CTA does involve radiation, though modern scanners use techniques to keep the dose as low as possible. The iodine contrast can cause mild reactions in some people, including nausea, itching, or hives, especially if you have a known iodine allergy. If you have kidney disease or diabetes, your care team may provide extra fluids after the test to help your kidneys flush the dye. Doctors typically order CTA when they need a wider view of the arteries than ultrasound can provide, or when ultrasound results are inconclusive.
MR Angiography of the Carotid Arteries
Magnetic resonance angiography, or MRA, uses a powerful magnet and radio waves instead of radiation. You lie inside an MRI machine while it captures images of blood flow. Some versions of the test require an injection of a contrast agent containing gadolinium, which highlights the arteries. Other techniques can image blood flow without any contrast at all.
The main drawback is time. MRA scans take longer than CT scans, and the confined space of the machine can be uncomfortable for people with claustrophobia. Ultrasound can show real-time blood flow dynamics that MRA misses, while CTA and MRA both offer broader anatomical coverage, imaging the arteries from the chest all the way through the head in a single session. Your doctor chooses between these based on what clinical question needs answering.
Catheter-Based Angiography
For decades, catheter angiography (also called digital subtraction angiography, or DSA) was the only way to image the carotid arteries. A catheter is threaded through a puncture in the femoral artery near the groin, guided up to the carotid arteries, and contrast dye is injected directly into the vessel. The resulting images offer the highest spatial resolution of any method, revealing fine details like plaque ulcerations and subtle irregularities in the artery wall.
This test is invasive, more expensive, and requires a period of bed rest afterward. The primary concern has historically been the risk of neurological complications. In the 1990s, the rate of permanent neurological injury was roughly 0.9%, with transient complications around 2%. Modern techniques using smaller catheters have driven that risk dramatically lower. A study of over 1,700 patients at a high-volume center between 2000 and 2008 found zero strokes or permanent deficits.
Still, non-invasive tests have largely replaced catheter angiography for routine diagnosis. Doctors reserve it for complex cases involving multiple narrowed vessels, when they need to assess the direction of blood flow and collateral circulation patterns, or when non-invasive imaging results are unclear.

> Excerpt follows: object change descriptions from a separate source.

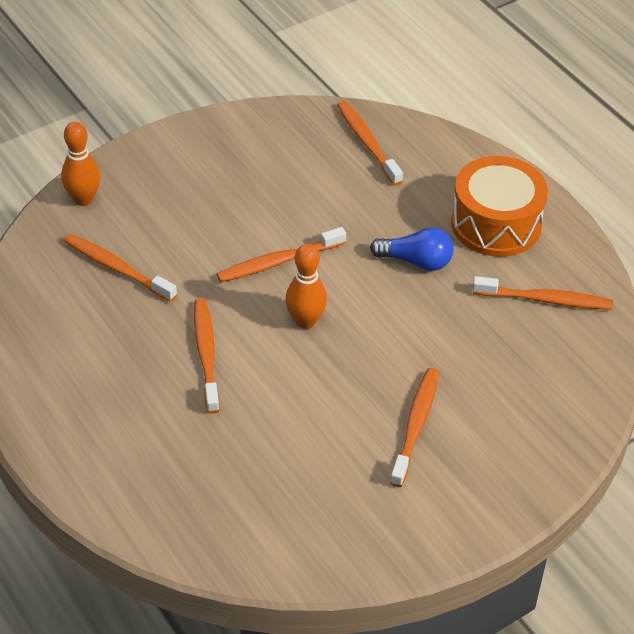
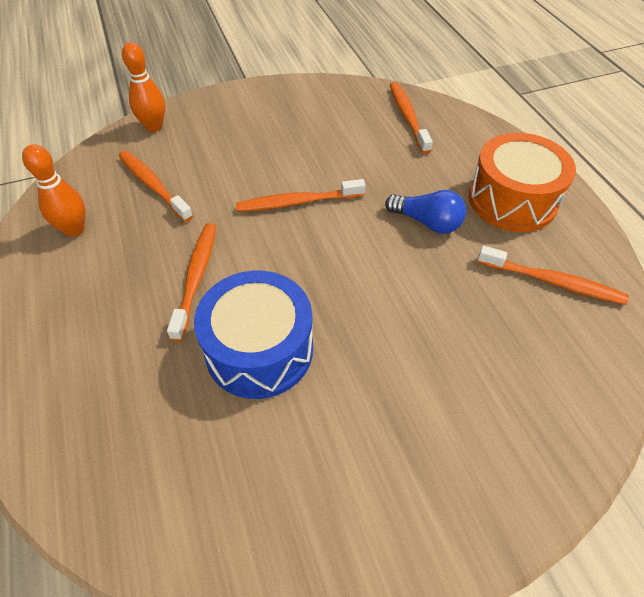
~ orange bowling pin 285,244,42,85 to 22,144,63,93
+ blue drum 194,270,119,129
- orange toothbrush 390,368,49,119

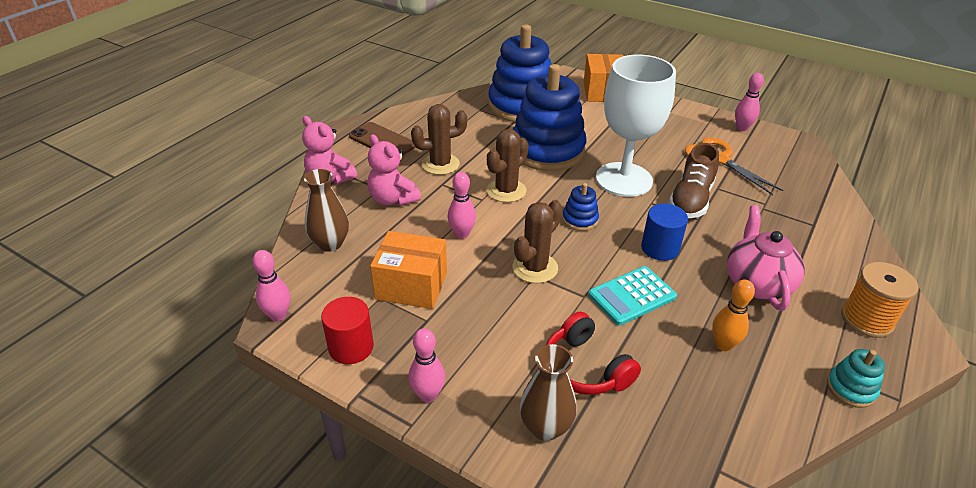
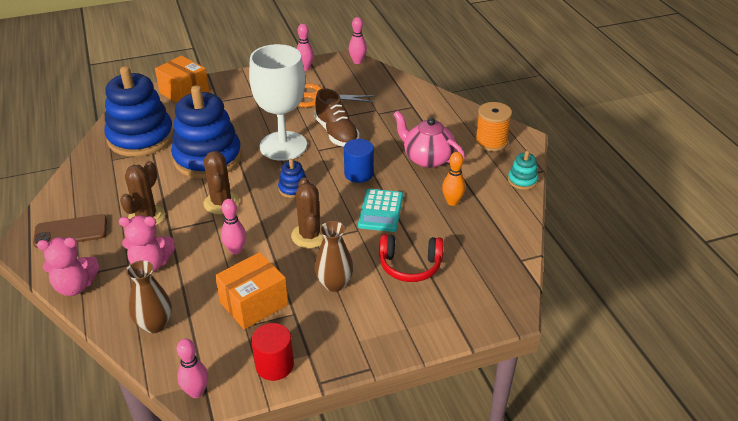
~ brown vase 520,344,57,97 to 315,221,38,71
~ pink bowling pin 409,328,36,75 to 349,17,18,47

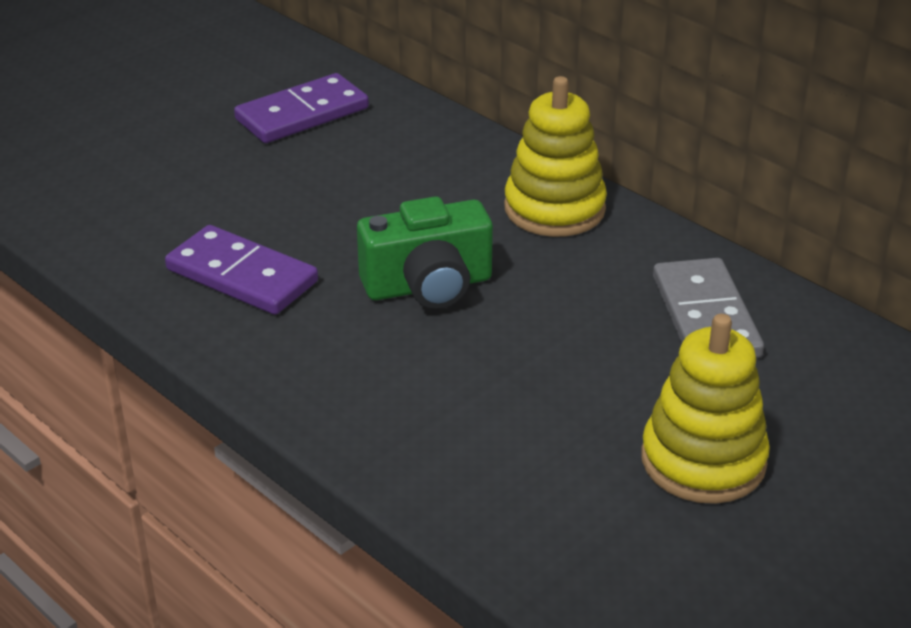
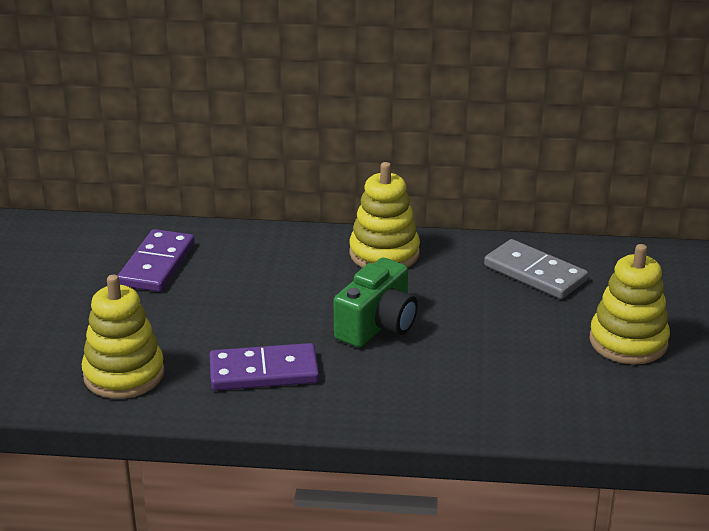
+ yellow stacking toy 81,275,84,124

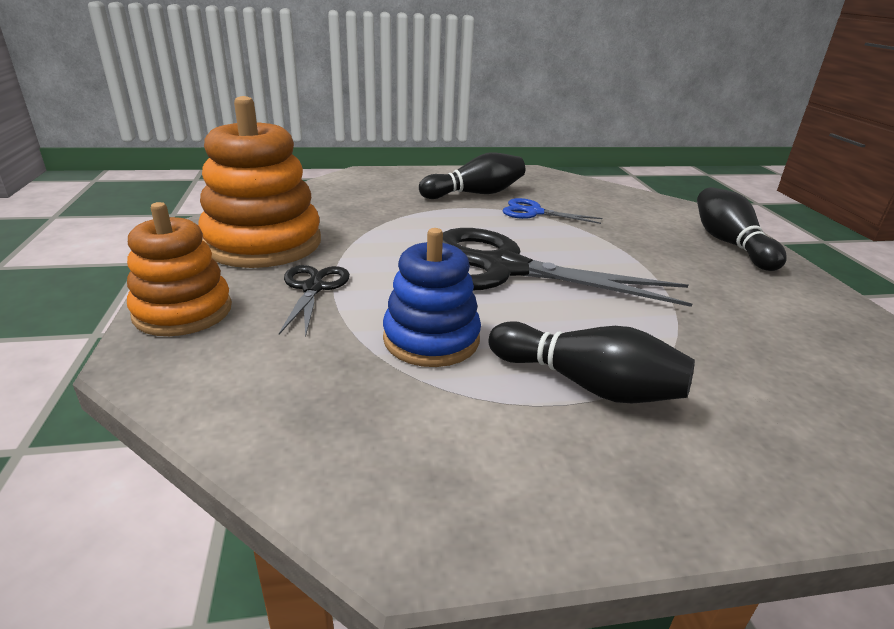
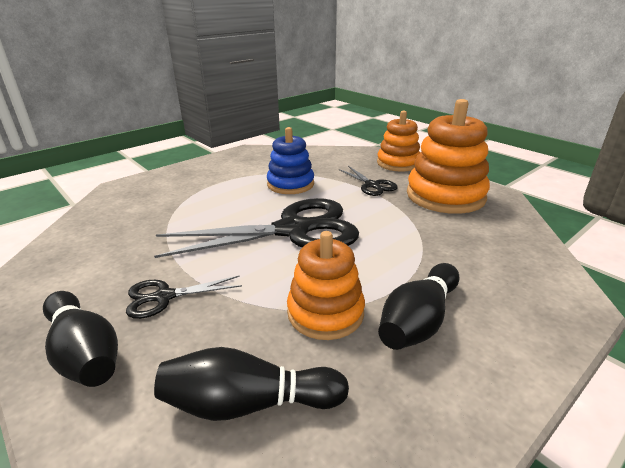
+ black scissors 126,276,116,43
~ black bowling pin 488,321,207,82 to 154,347,195,74
~ blue scissors 502,198,100,26 to orange stacking toy 287,231,78,109

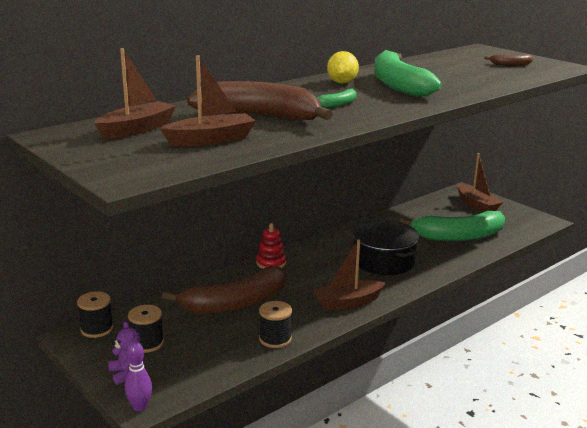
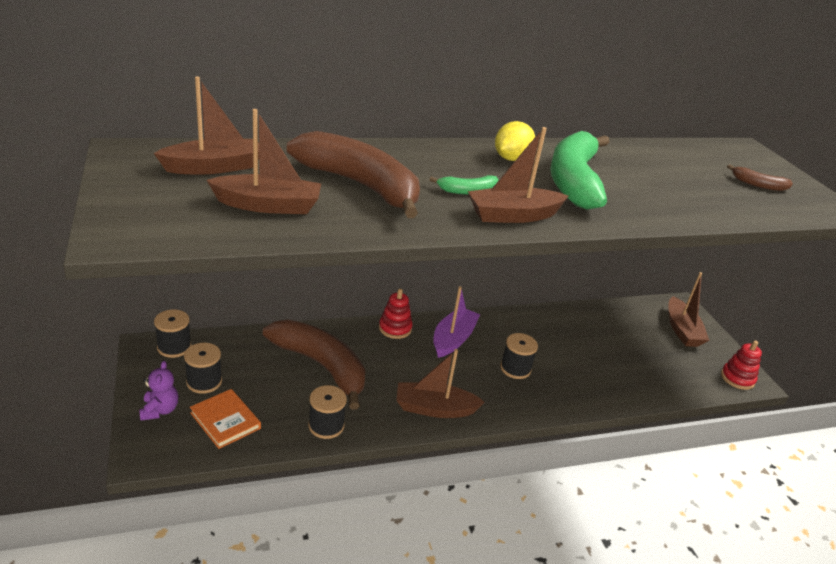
+ orange book 190,389,71,60
~ brown banana 162,266,124,48 = 263,320,102,90 135 degrees counterclockwise
+ purple boat 433,286,47,72
+ brown boat 468,127,100,96
~ black pot 352,220,67,55 to black spool 500,333,38,46
+ red stacking toy 721,340,41,50
- purple bowling pin 125,341,27,71
- green banana 399,211,106,30

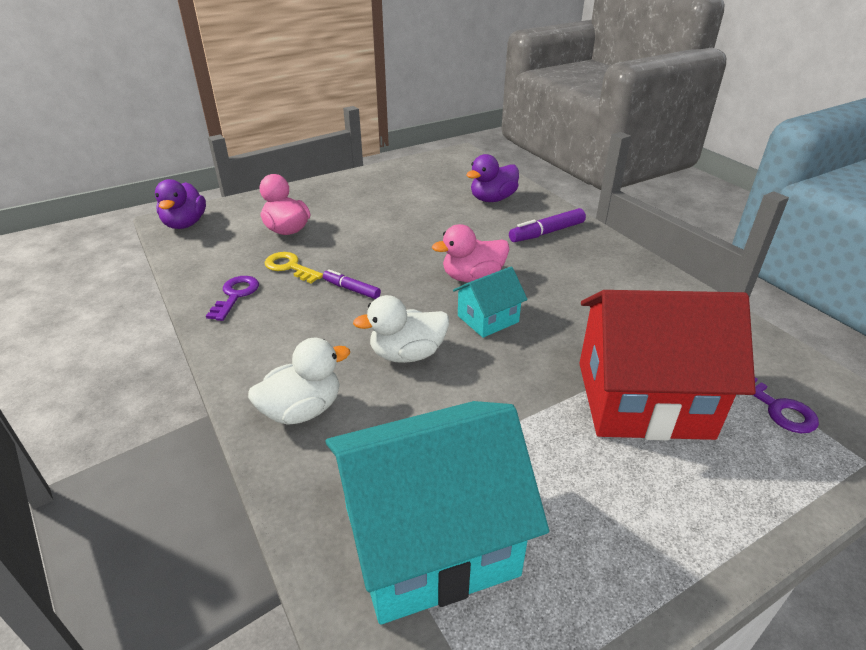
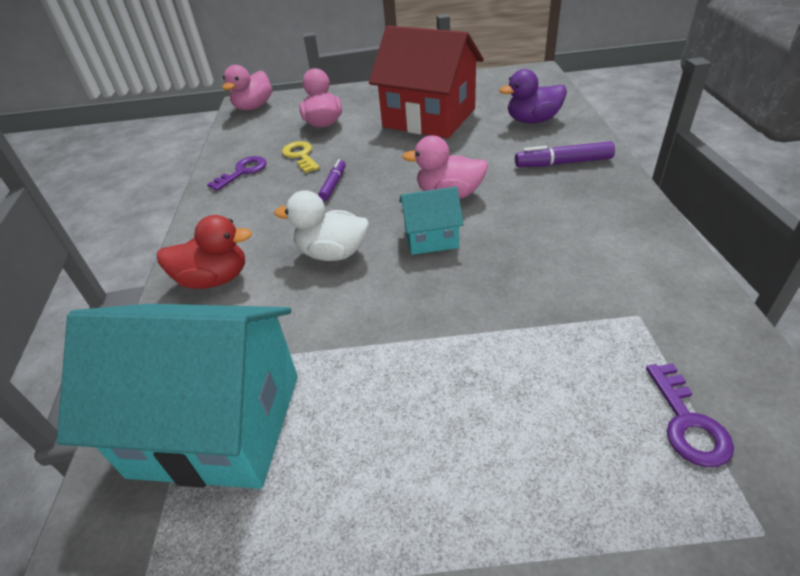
~ white duck 248,338,102,87 to red duck 157,215,95,74
~ purple duck 155,179,51,50 to pink duck 222,65,50,46
~ purple marker 323,269,58,30 = 318,159,28,42 45 degrees clockwise
~ red house 579,290,177,150 to 369,26,115,112

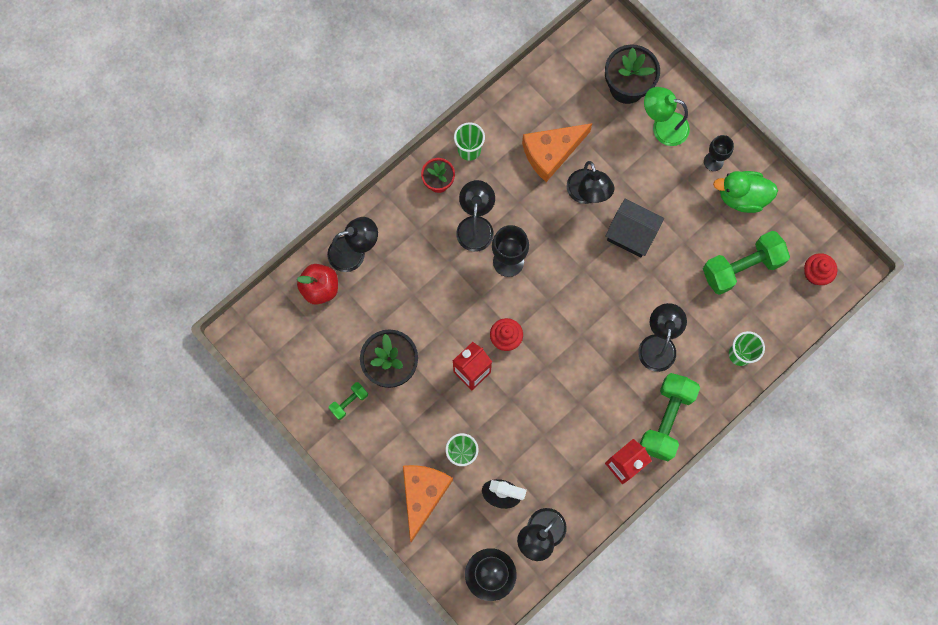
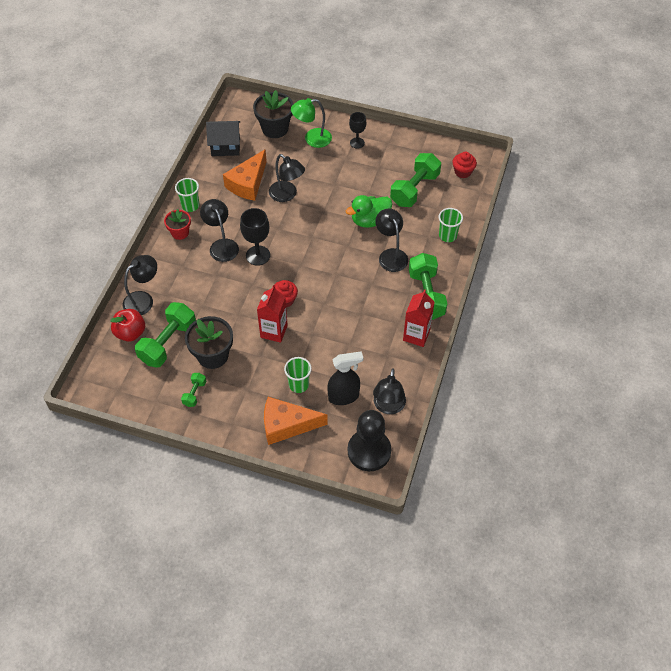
+ green dumbbell 135,302,61,66
~ black house 605,199,59,58 to 206,121,34,35
~ orange cheese 403,465,50,77 = 264,397,64,48 75 degrees counterclockwise
~ green duck 713,171,65,42 to 346,195,46,33

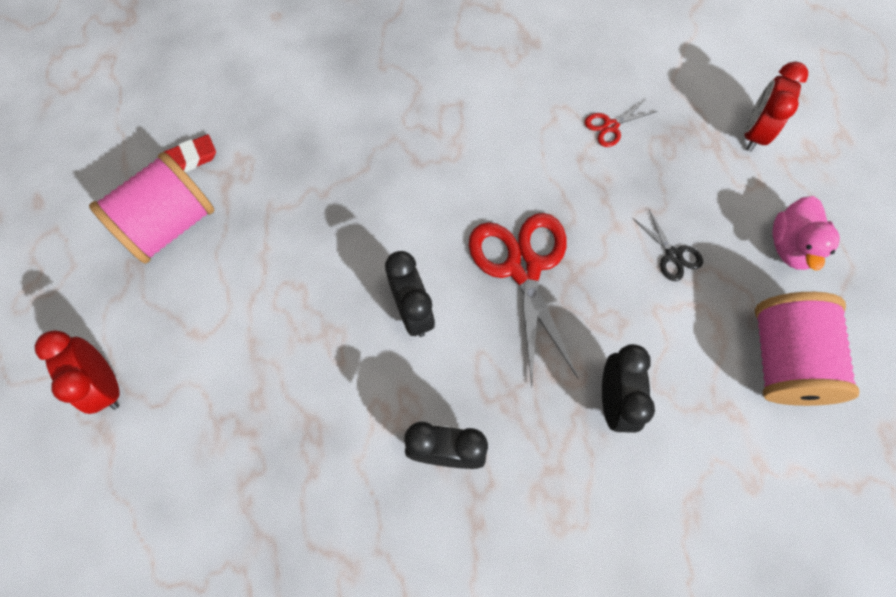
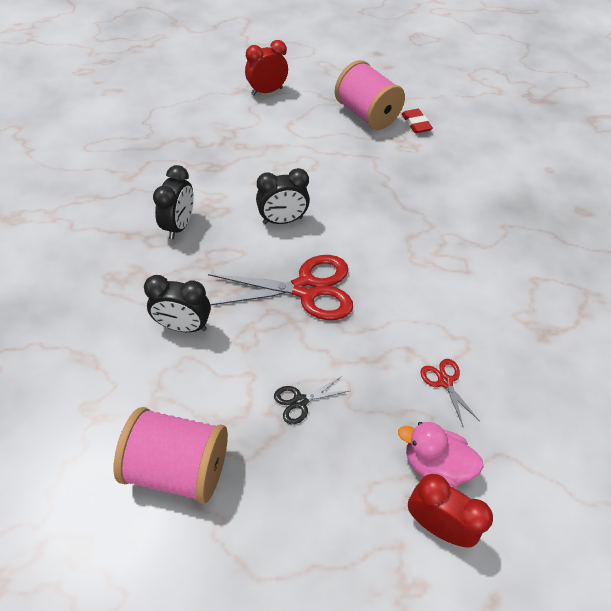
~ pink duck 773,196,67,74 to 398,422,86,66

Which Test You’re Most Likely to Get
For the vast majority of people, the first and often only test is the duplex ultrasound. It’s quick, painless, inexpensive, requires no contrast dye or radiation, and provides both structural images and real-time blood flow data. If the ultrasound reveals significant narrowing or the results are ambiguous, your doctor may follow up with CTA or MRA to get a more comprehensive picture before making treatment decisions. Catheter angiography is reserved for the small number of cases where non-invasive tools fall short.